O governador Ronaldo Caiado (PSD) encerra seu sétimo ano à frente do Governo de Goiás consolidando um processo de reequilíbrio fiscal iniciado em 2019, quando assumiu um Estado severamente deteriorado do ponto de vista financeiro. À época, o caixa apresentava um rombo que se aproximava de R$ 7 bilhões, incluindo cerca de R$ 2 bilhões em dívidas que sequer haviam sido empenhadas.

O cenário herdado refletia anos consecutivos de descontrole orçamentário e ausência de planejamento, impondo à nova gestão a tarefa de reconstruir a credibilidade fiscal do Estado praticamente do zero.
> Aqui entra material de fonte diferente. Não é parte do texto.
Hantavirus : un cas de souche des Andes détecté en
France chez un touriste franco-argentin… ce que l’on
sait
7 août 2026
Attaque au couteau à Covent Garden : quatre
Logo no primeiro ano, Caiado rompeu uma sequência de sete exercícios marcados por déficits orçamentários, registrados entre 2012 e 2018, período correspondente ao terceiro e ao quarto mandatos do ex-governador Marconi Perillo (PSDB).
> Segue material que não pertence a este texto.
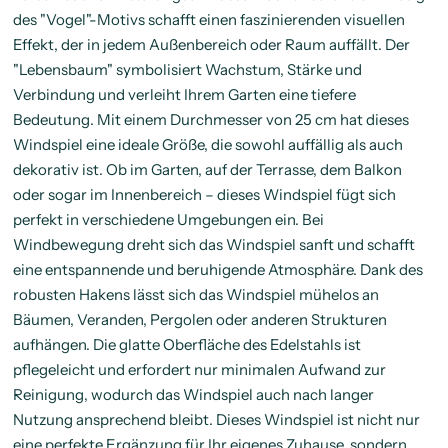
des "Vogel"-Motivs schafft einen faszinierenden visuellen
Effekt, der in jedem Außenbereich oder Raum auffällt. Der
"Lebensbaum" symbolisiert Wachstum, Stärke und
Verbindung und verleiht Ihrem Garten eine tiefere
Bedeutung. Mit einem Durchmesser von 25 cm hat dieses
Windspiel eine ideale Größe, die sowohl auffällig als auch
dekorativ ist. Ob im Garten, auf der Terrasse, dem Balkon
oder sogar im Innenbereich – dieses Windspiel fügt sich
perfekt in verschiedene Umgebungen ein. Bei
Windbewegung dreht sich das Windspiel sanft und schafft
eine entspannende und beruhigende Atmosphäre. Dank des
robusten Hakens lässt sich das Windspiel mühelos an
Bäumen, Veranden, Pergolen oder anderen Strukturen
aufhängen. Die glatte Oberfläche des Edelstahls ist
pflegeleicht und erfordert nur minimalen Aufwand zur
Reinigung, wodurch das Windspiel auch nach langer
Nutzung ansprechend bleibt. Dieses Windspiel ist nicht nur
eine perfekte Ergänzung für Ihr eigenes Zuhause, sondern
Em 2019, Goiás fechou o ano com superávit superior a R$ 500 milhões, sinalizando o início de um ciclo de ajuste que combinou contenção de gastos, revisão de contratos, reforço da arrecadação e recuperação da capacidade de investimento. Esse movimento criou as bases para a retomada de políticas públicas estruturantes nas áreas de educação, segurança pública, saúde e programas sociais.
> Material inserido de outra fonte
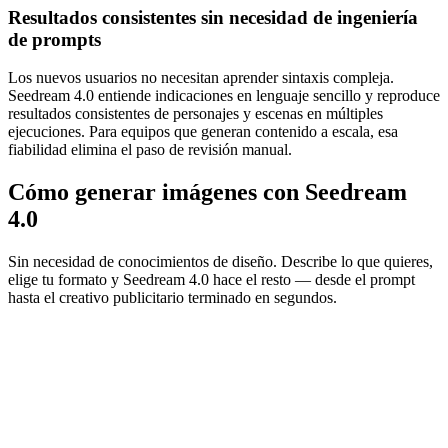
Resultados consistentes sin necesidad de ingeniería
de prompts
Los nuevos usuarios no necesitan aprender sintaxis compleja.
Seedream 4.0 entiende indicaciones en lenguaje sencillo y reproduce
resultados consistentes de personajes y escenas en múltiples
ejecuciones. Para equipos que generan contenido a escala, esa
fiabilidad elimina el paso de revisión manual.
Cómo generar imágenes con Seedream
4.0
Sin necesidad de conocimientos de diseño. Describe lo que quieres,
elige tu formato y Seedream 4.0 hace el resto — desde el prompt
hasta el creativo publicitario terminado en segundos.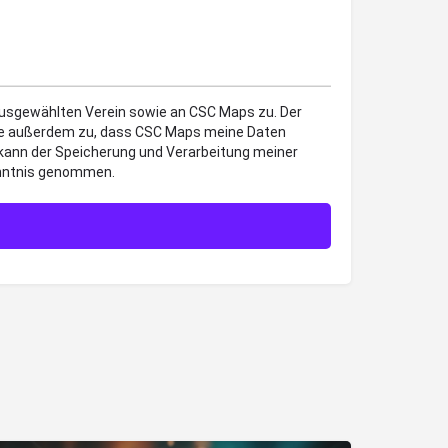
 ausgewählten Verein sowie an CSC Maps zu. Der
mme außerdem zu, dass CSC Maps meine Daten
 kann der Speicherung und Verarbeitung meiner
enntnis genommen.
Ao final de 2025, os números evidenciam a robustez desse novo arranjo fiscal. Mesmo após investimentos que se aproximaram de R$ 6 bilhões apenas no último ano, o Estado mantém uma expressiva disponibilidade de caixa, superior a R$ 13 bilhões. De acordo com o Relatório Resumido da Execução Orçamentária, os investimentos liquidados em 2025 alcançaram R$ 5,693 bilhões.

A Secretaria da Economia esclarece que a opção por utilizar parte da poupança acumulada para realizar investimentos explica o registro de déficit orçamentário no balanço final, sem que isso represente desequilíbrio fiscal, já que há equilíbrio financeiro sustentado justamente pelas reservas formadas ao longo dos anos anteriores.